Photo by Eoin Rafferty

Still, despite the lovable quirks (and sure, some less lovable — Vivian isn’t great with the personal hygiene) many of Lally’s readers seem split on whether or not Vivian is mentally ill, or just a one-of-a-kind young woman, dancing to the beat of her own drum and disinterested in changing who she is in order to conform.

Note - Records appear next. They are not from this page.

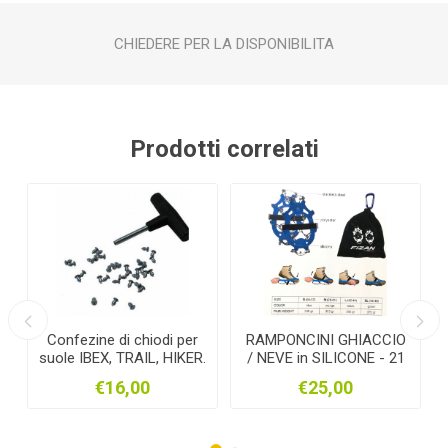
CHIEDERE PER LA DISPONIBILITA
Prodotti correlati
Confezine di chiodi per
RAMPONCINI GHIACCIO
suole IBEX, TRAIL, HIKER.
/ NEVE in SILICONE - 21
RAMPONI FIZAN X
€16,00
€25,00
SCARPONCINI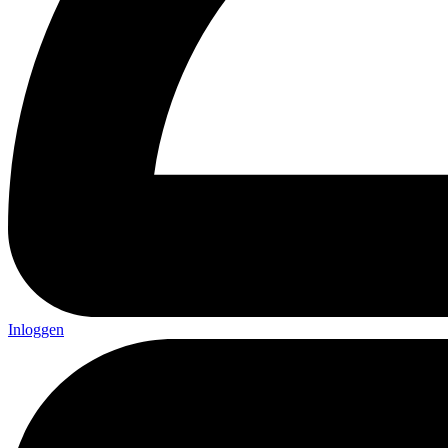
Inloggen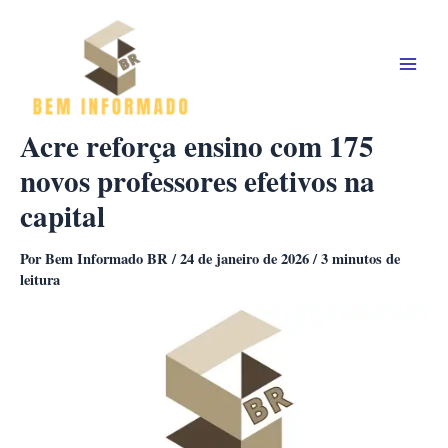
Ir
para
o
conteúdo
Acre reforça ensino com 175
novos professores efetivos na
capital
Por
Bem Informado BR
/
24 de janeiro de 2026
/
3 minutos de
leitura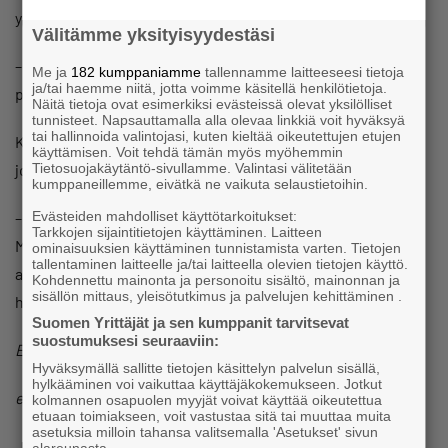
yhtistä maalia kohti, Hiila sanoo.
Välitämme yksityisyydestäsi
– Motivaation suhde tuloksentekokykyyn on jopa 37
Me ja
182 kumppaniamme
tallennamme laitteeseesi tietoja
ja/tai haemme niitä, jotta voimme käsitellä henkilötietoja.
prosenttia tutkimusten mukaan, Hakola sanoo.
Näitä tietoja ovat esimerkiksi evästeissä olevat yksilölliset
tunnisteet. Napsauttamalla alla olevaa linkkiä voit hyväksyä
tai hallinnoida valintojasi, kuten kieltää oikeutettujen etujen
Kirjoittajat ovat tehneet kirjaan tehtäviä ja yhteenvetoja,
käyttämisen. Voit tehdä tämän myös myöhemmin
Tietosuojakäytäntö-sivullamme. Valintasi välitetään
jotka haastavat lukijaa miettimään omaa työelämäänsä.
kumppaneillemme, eivätkä ne vaikuta selaustietoihin.
Evästeiden mahdolliset käyttötarkoitukset:
– Ulkoa annetut ohjeet eivät tule käytäntöön.
Tarkkojen sijaintitietojen käyttäminen. Laitteen
Mietintätehtävät voivat palauttaa omiin kokemuksiin ja
ominaisuuksien käyttäminen tunnistamista varten. Tietojen
tallentaminen laitteelle ja/tai laitteella olevien tietojen käyttö.
antaa oivalluksia omasta arjesta. Ainakin kiinnittää
Kohdennettu mainonta ja personoitu sisältö, mainonnan ja
sisällön mittaus, yleisötutkimus ja palvelujen kehittäminen .
huomiota siihen, mikä on muutoksen alku, Hiila sanoo.
Suomen Yrittäjät ja sen kumppanit tarvitsevat
suostumuksesi seuraaviin:
Elina Hakola
Hyväksymällä sallitte tietojen käsittelyn palvelun sisällä,
hylkääminen voi vaikuttaa käyttäjäkokemukseen. Jotkut
elina.hakola (at) yrittajat.fi
kolmannen osapuolen myyjät voivat käyttää oikeutettua
etuaan toimiakseen, voit vastustaa sitä tai muuttaa muita
asetuksia milloin tahansa valitsemalla 'Asetukset' sivun
Jaa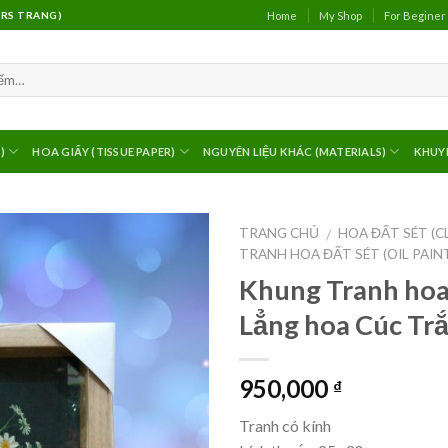
Home
My Shop
For Beginer
(MRS TRANG)
)
HOA GIẤY (TISSUE PAPER)
NGUYÊN LIỆU KHÁC (MATERIALS)
KHUY
TRANG CHỦ
HOA ĐẤT SÉT (C
/
TRANH HOA ĐẤT SÉT (OIL PAIN
Khung Tranh hoa 
Lẳng hoa Cúc Tr
950,000
₫
Tranh có kính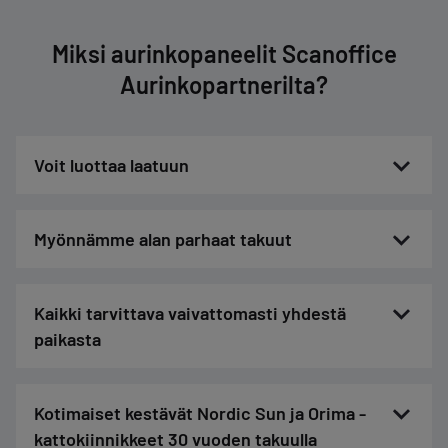
Miksi aurinkopaneelit Scanoffice
Aurinkopartnerilta?
Voit luottaa laatuun
Myönnämme alan parhaat takuut
Kaikki tarvittava vaivattomasti yhdestä
paikasta
Kotimaiset kestävät Nordic Sun ja Orima -
kattokiinnikkeet 30 vuoden takuulla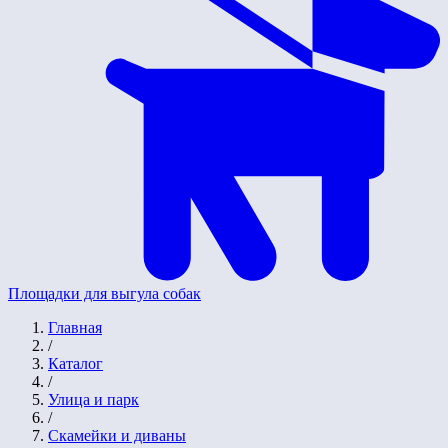
Площадки для выгула собак
Главная
/
Каталог
/
Улица и парк
/
Скамейки и диваны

“I honestly don’t know which is the correct answer,” says Lally, when I ask her about this. “I wrote Vivian as an eccentric character who views the world differently, but as you say, many readers have questioned what mental illness she has.”

For her part, Lally says she didn’t plan on writing a character suffering from mental illness, nor did she do the research involved in creating such a character. “I just wrote a character with no filter on what she says and I gave her free rein to be as she is,” the writer says. “I don’t mind what readers think, but I’d hate to think Vivian’s quirks were being put into a narrow definition and judged accordingly. I’m drawn to people in real life who don’t conform and who act true to themselves, and I would love to live in a world in which people had more freedom to say what they really thought. Vivian, for all her oddness, has quite a strong sense of her beliefs and thoughts and I liked that — despite outside pressures she maintains her own personal take on reality.”